State Rep. Mike Kelly, a Fairbanks Republican and former chief executive for a utility company, said keeping TransCanada in the game means maintaining a competitive field.
"I want to keep both of the girls at the dance until we get this thing done," Kelly said. "And I'm convinced TransCanada can do it. When it comes to scope, scheduling and budget, they are notoriously good at keeping those things under control."
But critics say the $500 million backing is too high, even for a state awash in cash from soaring oil prices, and especially when BP and ConocoPhillips aren't asking for any upfront money.
Further, they question why a company like TransCanada with its $1.22 billion net income last year -- a 13 percent boost from 2006 -- needs any state help.
State Rep. Jay Ramras, also a Republican from Fairbanks, has also challenged TransCanada's financial stability and ability to sustain the project over 10 years, the projected timeline to get natural gas flowing in the pipeline.
He cited his own business experience as a hotel and restaurant owner when going toe-to-toe with TransCanada Vice President Tony Palmer on the company's decision-making process.
"In the private sector, if this were a board room instead of two legislative bodies trying to consummate a business transaction, this notion would be dismissed," Ramras said during a hearing. "This is a fool's errand that we are on."
Palmer didn't flinch.
"TransCanada does operate in the private sector," Palmer said. "This decision went to our board.

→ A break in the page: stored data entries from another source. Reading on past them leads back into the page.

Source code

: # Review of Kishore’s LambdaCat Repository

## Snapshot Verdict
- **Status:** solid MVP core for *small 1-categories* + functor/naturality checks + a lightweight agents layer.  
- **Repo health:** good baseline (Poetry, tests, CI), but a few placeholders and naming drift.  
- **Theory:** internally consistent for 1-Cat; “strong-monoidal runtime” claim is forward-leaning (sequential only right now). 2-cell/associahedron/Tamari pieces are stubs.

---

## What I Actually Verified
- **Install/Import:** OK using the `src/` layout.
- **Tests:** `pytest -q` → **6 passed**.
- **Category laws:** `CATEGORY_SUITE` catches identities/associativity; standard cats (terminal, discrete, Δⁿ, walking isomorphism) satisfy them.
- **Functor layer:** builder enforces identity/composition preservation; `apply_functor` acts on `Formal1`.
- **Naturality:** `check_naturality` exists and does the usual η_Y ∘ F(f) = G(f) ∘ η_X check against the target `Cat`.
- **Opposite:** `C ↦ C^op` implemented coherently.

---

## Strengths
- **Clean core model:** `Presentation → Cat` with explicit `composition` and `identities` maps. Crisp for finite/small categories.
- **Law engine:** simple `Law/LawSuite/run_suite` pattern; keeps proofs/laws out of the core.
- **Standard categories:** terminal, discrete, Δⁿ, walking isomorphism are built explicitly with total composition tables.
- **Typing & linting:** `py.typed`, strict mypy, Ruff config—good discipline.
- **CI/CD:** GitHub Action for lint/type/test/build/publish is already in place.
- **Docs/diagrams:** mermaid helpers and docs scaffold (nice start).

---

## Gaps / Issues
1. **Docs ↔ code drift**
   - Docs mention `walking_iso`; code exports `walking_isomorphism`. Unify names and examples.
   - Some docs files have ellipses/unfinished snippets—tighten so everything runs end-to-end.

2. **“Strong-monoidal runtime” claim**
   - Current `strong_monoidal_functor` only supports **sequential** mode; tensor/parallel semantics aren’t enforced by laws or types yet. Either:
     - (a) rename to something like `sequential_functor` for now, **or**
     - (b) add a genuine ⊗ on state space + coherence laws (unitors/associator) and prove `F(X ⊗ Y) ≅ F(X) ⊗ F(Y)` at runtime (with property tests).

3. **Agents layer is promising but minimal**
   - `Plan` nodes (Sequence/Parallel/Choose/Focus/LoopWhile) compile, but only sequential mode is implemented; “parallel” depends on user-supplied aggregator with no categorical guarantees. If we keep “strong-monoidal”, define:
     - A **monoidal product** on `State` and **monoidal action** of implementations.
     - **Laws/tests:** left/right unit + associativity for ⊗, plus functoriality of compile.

And they made a commercial a decision to participate in the process established by this Legislature one year ago."
If TransCanada does get the license -- and that appears likely -- the next step is securing long-term financial commitments from producers to ship gas. These underpin the project's financing.

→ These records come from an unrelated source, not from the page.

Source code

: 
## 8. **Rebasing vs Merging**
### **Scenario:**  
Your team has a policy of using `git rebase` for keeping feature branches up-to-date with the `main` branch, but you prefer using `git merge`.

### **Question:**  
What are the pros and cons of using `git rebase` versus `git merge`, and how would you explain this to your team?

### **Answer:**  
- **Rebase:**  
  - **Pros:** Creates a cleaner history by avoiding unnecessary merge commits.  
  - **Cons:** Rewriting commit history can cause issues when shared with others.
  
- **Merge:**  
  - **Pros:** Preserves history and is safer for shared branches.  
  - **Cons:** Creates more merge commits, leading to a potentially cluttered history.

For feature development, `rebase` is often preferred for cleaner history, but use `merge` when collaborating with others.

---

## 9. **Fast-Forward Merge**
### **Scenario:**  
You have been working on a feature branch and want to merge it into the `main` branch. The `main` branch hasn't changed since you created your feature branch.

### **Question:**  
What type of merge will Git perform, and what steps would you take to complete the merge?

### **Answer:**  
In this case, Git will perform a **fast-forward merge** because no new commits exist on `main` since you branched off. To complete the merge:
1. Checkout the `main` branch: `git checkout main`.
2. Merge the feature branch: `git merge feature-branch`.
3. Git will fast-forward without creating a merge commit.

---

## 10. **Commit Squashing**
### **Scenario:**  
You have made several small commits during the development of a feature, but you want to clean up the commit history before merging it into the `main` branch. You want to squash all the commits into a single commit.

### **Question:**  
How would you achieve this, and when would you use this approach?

Producers argue these commitments -- ones that can last 25 to 30 years -- represent the largest risk of the project. Failure to reach an agreement could kill the project.
Kvisle, the company's CEO, cites a recent agreement between ConocoPhillips and TransCanada to build an oil line as an example of the company's ability to reach a deal.

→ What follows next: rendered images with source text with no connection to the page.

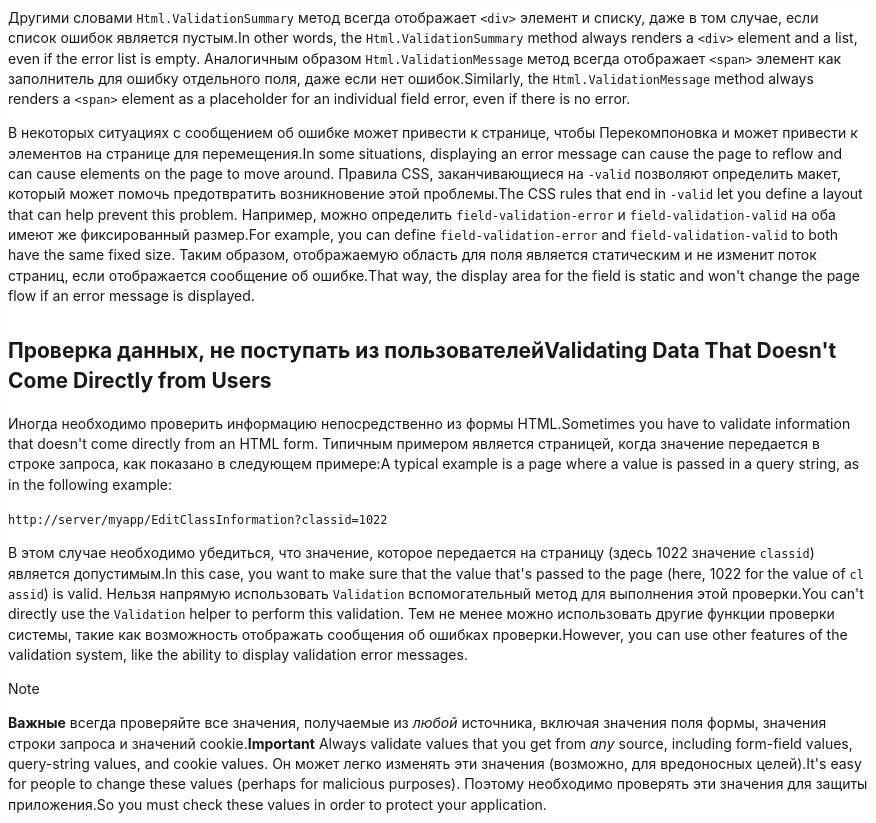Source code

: <span data-ttu-id="5b7cb-204">Другими словами `Html.ValidationSummary` метод всегда отображает `<div>` элемент и списку, даже в том случае, если список ошибок является пустым.</span><span class="sxs-lookup"><span data-stu-id="5b7cb-204">In other words, the `Html.ValidationSummary` method always renders a `<div>` element and a list, even if the error list is empty.</span></span> <span data-ttu-id="5b7cb-205">Аналогичным образом `Html.ValidationMessage` метод всегда отображает `<span>` элемент как заполнитель для ошибку отдельного поля, даже если нет ошибок.</span><span class="sxs-lookup"><span data-stu-id="5b7cb-205">Similarly, the `Html.ValidationMessage` method always renders a `<span>` element as a placeholder for an individual field error, even if there is no error.</span></span>

<span data-ttu-id="5b7cb-206">В некоторых ситуациях с сообщением об ошибке может привести к странице, чтобы Перекомпоновка и может привести к элементов на странице для перемещения.</span><span class="sxs-lookup"><span data-stu-id="5b7cb-206">In some situations, displaying an error message can cause the page to reflow and can cause elements on the page to move around.</span></span> <span data-ttu-id="5b7cb-207">Правила CSS, заканчивающиеся на `-valid` позволяют определить макет, который может помочь предотвратить возникновение этой проблемы.</span><span class="sxs-lookup"><span data-stu-id="5b7cb-207">The CSS rules that end in `-valid` let you define a layout that can help prevent this problem.</span></span> <span data-ttu-id="5b7cb-208">Например, можно определить `field-validation-error` и `field-validation-valid` на оба имеют же фиксированный размер.</span><span class="sxs-lookup"><span data-stu-id="5b7cb-208">For example, you can define `field-validation-error` and `field-validation-valid` to both have the same fixed size.</span></span> <span data-ttu-id="5b7cb-209">Таким образом, отображаемую область для поля является статическим и не изменит поток страниц, если отображается сообщение об ошибке.</span><span class="sxs-lookup"><span data-stu-id="5b7cb-209">That way, the display area for the field is static and won't change the page flow if an error message is displayed.</span></span>

<a id="Validating_Data_That_Doesnt_Come_Directly_from_Users"></a>
## <a name="validating-data-that-doesnt-come-directly-from-users"></a><span data-ttu-id="5b7cb-210">Проверка данных, не поступать из пользователей</span><span class="sxs-lookup"><span data-stu-id="5b7cb-210">Validating Data That Doesn't Come Directly from Users</span></span>

<span data-ttu-id="5b7cb-211">Иногда необходимо проверить информацию непосредственно из формы HTML.</span><span class="sxs-lookup"><span data-stu-id="5b7cb-211">Sometimes you have to validate information that doesn't come directly from an HTML form.</span></span> <span data-ttu-id="5b7cb-212">Типичным примером является страницей, когда значение передается в строке запроса, как показано в следующем примере:</span><span class="sxs-lookup"><span data-stu-id="5b7cb-212">A typical example is a page where a value is passed in a query string, as in the following example:</span></span>

`http://server/myapp/EditClassInformation?classid=1022`

<span data-ttu-id="5b7cb-213">В этом случае необходимо убедиться, что значение, которое передается на страницу (здесь 1022 значение `classid`) является допустимым.</span><span class="sxs-lookup"><span data-stu-id="5b7cb-213">In this case, you want to make sure that the value that's passed to the page (here, 1022 for the value of `classid`) is valid.</span></span> <span data-ttu-id="5b7cb-214">Нельзя напрямую использовать `Validation` вспомогательный метод для выполнения этой проверки.</span><span class="sxs-lookup"><span data-stu-id="5b7cb-214">You can't directly use the `Validation` helper to perform this validation.</span></span> <span data-ttu-id="5b7cb-215">Тем не менее можно использовать другие функции проверки системы, такие как возможность отображать сообщения об ошибках проверки.</span><span class="sxs-lookup"><span data-stu-id="5b7cb-215">However, you can use other features of the validation system, like the ability to display validation error messages.</span></span>

> [!NOTE] 
> 
> <span data-ttu-id="5b7cb-216">**Важные** всегда проверяйте все значения, получаемые из *любой* источника, включая значения поля формы, значения строки запроса и значений cookie.</span><span class="sxs-lookup"><span data-stu-id="5b7cb-216">**Important** Always validate values that you get from *any* source, including form-field values, query-string values, and cookie values.</span></span> <span data-ttu-id="5b7cb-217">Он может легко изменять эти значения (возможно, для вредоносных целей).</span><span class="sxs-lookup"><span data-stu-id="5b7cb-217">It's easy for people to change these values (perhaps for malicious purposes).</span></span> <span data-ttu-id="5b7cb-218">Поэтому необходимо проверять эти значения для защиты приложения.</span><span class="sxs-lookup"><span data-stu-id="5b7cb-218">So you must check these values in order to protect your application.</span></span>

The Keystone pipeline will ship oil in a 2,148-mile pipeline ultimately capable of delivering 590,000 barrels of crude daily from Hardisty, Alberta, to Midwestern markets.
"ConocoPhillips would have to have a very high opinion of them or they wouldn't have done that," said Steven Paget, FirstEnergy financial analyst who tracks TransCanada performance.
TransCanada must also convince lawmakers it will be diligent in controlling construction costs. The company estimated the project at $26 billion, but the state's own consultants put the project closer to $30 billion.
Lower costs translate into lower transportation fees -- tariffs -- and that means more royalties and production taxes for the state.
Producers have repeatedly told lawmakers that pipeline companies have no motivation to watch construction costs because they will simply recover those expenses in the tariffs.
Ken Medlock, energy fellow at Rice University who once worked in the pipeline industry, said that's a weak argument.
"A company like TransCanada would have every incentive to keep the costs down because producers are going to look at this project the same way as if they were building it," he said.
"Pipeline companies can't charge more than what the producers are willing to give up. If that happened, producers would move to the next best option."
A North Slope gas line has been discussed since oil first moved down the 800-mile trans-Alaska pipeline in 1977. Now, suddenly there's two projects being discussed.
The prospects gained momentum these last several years with natural gas futures currently trading in the mid-$11 range per 1,000 cubic feet.
Analysts said any project of this size is too big for one, even two companies, and two pipelines aren't likely to get built.
"Chances are TransCanada would end up have some sort of partnership in this pipeline," said FirstEnergy's Paget. "The question is what shape will it take?"